Fallout 76 probably isn't mod compatible
If you don't like something about a Bethesda game, you can probably change it. At least traditionally. Ever since The Elder Scrolls III: Morrowind, PC gamers have been modifying and tweaking Bethesda games. Sometimes this means giving it a graphics overhaul. Other times, it means building an entirely new game on top of the retail product's foundation. Either way, it's doubtful Mods will work their way into Fallout 76. Mods don't typically work in online multiplayer games unless every player is using the same mods.
Unless Bethesda can find a way around this problem, we can't see mods coming to Fallout 76.
Death isn't the end
Fallout 76 is definitely an online survival game, but Bethesda describes it as a "softcore" survival game. Death doesn't mean loss of progression or of end of your character like it does in other online survival games. This means you can play, take risks and fail without fear of feeling like you've lost hours of gameplay for one mistake.
If you join in on a friends game, that progression goes with you to their world, too. The online element, Howard says, is more about giving players a way to share their memorable game experience with others... though other players can absolutely be a threat to your survival. Watch out for those nuclear warheads.

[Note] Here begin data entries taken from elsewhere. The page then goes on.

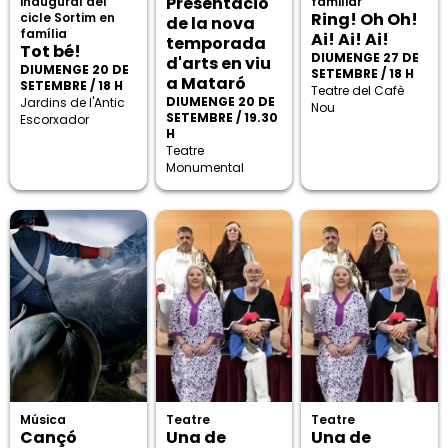
Presentació
inaugural del
familiar
Ring! Oh Oh!
cicle Sortim en
de la nova
família
Ai! Ai! Ai!
temporada
Tot bé!
DIUMENGE 27 DE
d'arts en viu
DIUMENGE 20 DE
SETEMBRE / 18 H
a Mataró
SETEMBRE / 18 H
Teatre del Cafè
DIUMENGE 20 DE
Jardins de l'Antic
Nou
SETEMBRE / 19.30
Escorxador
H
Teatre
Monumental
Música
Teatre
Teatre
Cançó
Una de
Una de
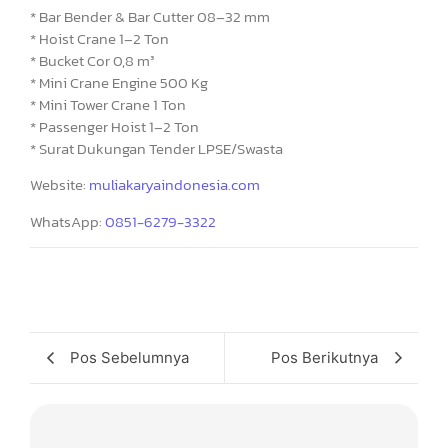
* Bar Bender & Bar Cutter 08–32 mm
* Hoist Crane 1–2 Ton
* Bucket Cor 0,8 m³
* Mini Crane Engine 500 Kg
* Mini Tower Crane 1 Ton
* Passenger Hoist 1–2 Ton
* Surat Dukungan Tender LPSE/Swasta
Website:
muliakaryaindonesia.com
WhatsApp:
0851-6279-3322
Pos Sebelumnya
Pos Berikutnya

There's going to be a Beta version of the game before launch
Bethesda says it plans to have a "Break it Early Test Application," for the game. You know. A beta. "I've read on the internet that our games have a few bugs," Howard joked at E3. "Sometimes it doesn't just work."
It's true, Bethesda games have a bit of a reputation for being buggy at launch, and that's not something that goes over well in an online environment. The company is doing everything it can to mitigate a rough launch, and wants to enlist players to help it test the game's dedicated servers before going live to the world. That said, you won't have to wait too long to play it, even if you're not in the beta.

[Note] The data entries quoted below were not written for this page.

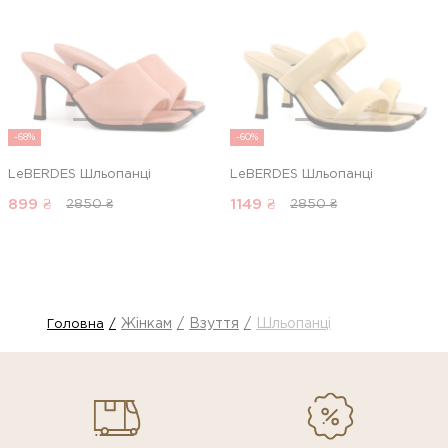
-68%
-60%
LeBERDES Шльопанці
LeBERDES Шльопанці
899
₴
1149
₴
2850 ₴
2850 ₴
Жінкам
Взуття
Шльопанці
Головна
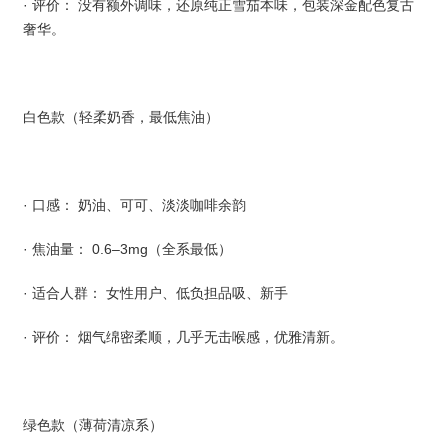
· 评价： 没有额外调味，还原纯正雪茄本味，包装深金配色复古
奢华。
白色款（轻柔奶香，最低焦油）
· 口感： 奶油、可可、淡淡咖啡余韵
· 焦油量： 0.6–3mg（全系最低）
· 适合人群： 女性用户、低负担品吸、新手
· 评价： 烟气绵密柔顺，几乎无击喉感，优雅清新。
绿色款（薄荷清凉系）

There's a collector's edition -- and it comes with a helmet!
One of the coolest things about Fallout 4 was its collectors edition -- a special edition package that came with a wearable version of the Fallout Pip-Boy device that your character wears in the game. It's even functional, featuring a slot to put a cell phone that allows it to integrate with the game. Fallout 76 has something similar:
The Fallout 76 Power Armor Edition comes with a glow-in-the-dark version of the games map AND a Power Armor Helmet, complete with a working head lamp! The helmet is designed to be wearable, too -- making Fallout 76 cosplay a little easier. You only have to build the rest of the armor yourself.

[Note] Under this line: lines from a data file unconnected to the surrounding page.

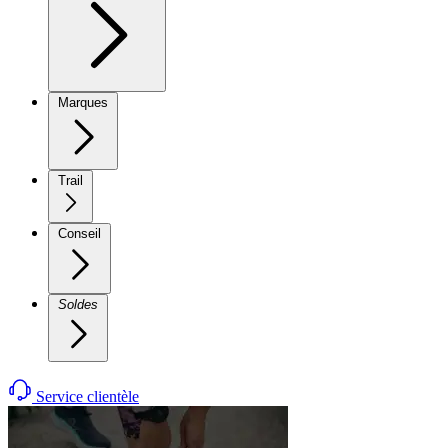
Marques
Trail
Conseil
Soldes
Service clientèle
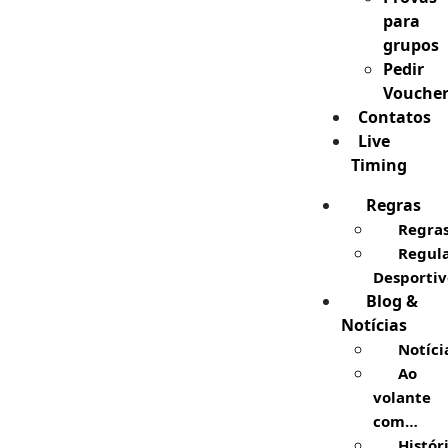
para
grupos
Pedir
Vouche
Contatos
Live
Timing
Regras
Regra
Regul
Desportiv
Blog &
Notícias
Notíci
Ao
volante
com…
Histór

Fallout 76 comes out this November
Back in 2015, Bethesda showed Fallout 4 for the first time at E3, promising that gamers would be playing it later that year. They were. Now, the company is doing it again -- Fallout 76 will launch on November 14th, 2018. That's only a few months away!
Even so, some fans can't stand the wait, and are already coming up with theories: from analyzing the cover of Take Me Home, Country Roads that plays over the trailer for clues, to examining a blurry purported screenshot of the game lifted from a documentary about Bethesda.